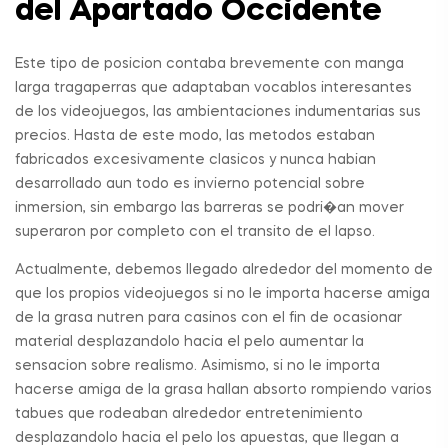
del Apartado Occidente
Este tipo de posicion contaba brevemente con manga
larga tragaperras que adaptaban vocablos interesantes
de los videojuegos, las ambientaciones indumentarias sus
precios. Hasta de este modo, las metodos estaban
fabricados excesivamente clasicos y nunca habian
desarrollado aun todo es invierno potencial sobre
inmersion, sin embargo las barreras se podri�an mover
superaron por completo con el transito de el lapso.
Actualmente, debemos llegado alrededor del momento de
que los propios videojuegos si no le importa hacerse amiga
de la grasa nutren para casinos con el fin de ocasionar
material desplazandolo hacia el pelo aumentar la
sensacion sobre realismo. Asimismo, si no le importa
hacerse amiga de la grasa hallan absorto rompiendo varios
tabues que rodeaban alrededor entretenimiento
desplazandolo hacia el pelo los apuestas, que llegan a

-------------------------

[BRIEF] Retrieve every line above holding the word "hacia".

[OUTPUT FOR THIS EXERCISE]
material desplazandolo hacia el pelo aumentar la
desplazandolo hacia el pelo los apuestas, que llegan a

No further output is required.